Walking out towards the bus in the evening
taking a seat right by the window
Tilting my head subconsciously towards the beautiful skies
Its hardly dark out yet, actually its brighter than usual.
Up there looking right back at me is the largest moon I’ve seen in my lifetime
It’s full, larger, brighter and to me earlier than usual
Seems like everything is a new experience my entire life well it’s still occurring so yeah entire life is correct
Age seems to not have enough time for me to experience all I should at intervals.
Facing each other a thought, no actually a couple of thoughts cross my mind
The people that must think I’m a strange being watching the skies for too long
Someone must wonder if my neck hurts in that position by now or another questioning my sanity vs my curiosity or if its just a state of shyness
In all that time love lingers in my mind too, in my soul too, in my heart too
Thinking of love intertwined by my already experienced phases of my past and current life and hopefully of the next life I’m about to plunge into,
The moon in many ways is love to me, the way it watches me, us
Our entire being in phases, year after year, months on end, on days when its visible or invincible to us.
I notice how it seems to follow me as the bus moves,
as I get out of the bus and move on by foot towards home
towards my object of affection waiting
or maybe whose also on their way towards that home.
Its way above me
Now by my side but still far off
Sometimes its way up ahead
Its a full Moon
Its a waning Gibbous phase
or just maybe a quarter Moon
Well that knowledge of its phase minus the scientific names occurred to me in love terms.
My perspective of love is constant and growing all at once, in a package
What I mean is love doesn’t change its original nature, it grows within that nature
Like the moon its phases occur differently to our human form, perspective, nature
Like the moon it never really fades away despite statistics it only grows to a phase we do or do not recognise or cannot define in our being, human nature
It seems blindingly bright at a time so insurmountable in form
It seems gibbous, undefined yet very present
or just maybe quarter phase, fading
Sometimes even invincible.
Through this walk, by this walk I realise
Its always present, in its invincibility the sun rises brighter
In its rise the sun sets beautifully so
Whose to say the moon and the sun aren’t love!?

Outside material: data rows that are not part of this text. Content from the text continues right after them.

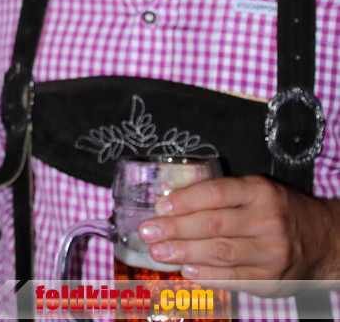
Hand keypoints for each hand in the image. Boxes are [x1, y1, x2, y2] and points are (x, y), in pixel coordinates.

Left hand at [137, 175, 339, 287]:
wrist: (322, 241)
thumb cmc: (278, 210)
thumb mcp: (256, 191)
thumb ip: (222, 195)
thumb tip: (172, 201)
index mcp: (259, 191)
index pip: (217, 193)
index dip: (185, 199)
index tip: (160, 205)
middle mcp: (266, 221)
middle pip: (214, 225)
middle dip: (175, 229)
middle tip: (148, 231)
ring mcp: (270, 253)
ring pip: (220, 253)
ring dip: (184, 253)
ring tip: (158, 252)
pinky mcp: (270, 280)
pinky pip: (232, 278)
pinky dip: (206, 276)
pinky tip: (186, 271)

Whose to prove like both these miracles, love won’t rise or glow again
Season after season, rain or snow we will always have the sun
we will always have the moon
We will always have love in all its nature,
We may not know how to define it or understand the growth by which it appears but that does not mean that it is absent, it’s a season a phase by which it grows and grows it must , that like the moon is it’s nature.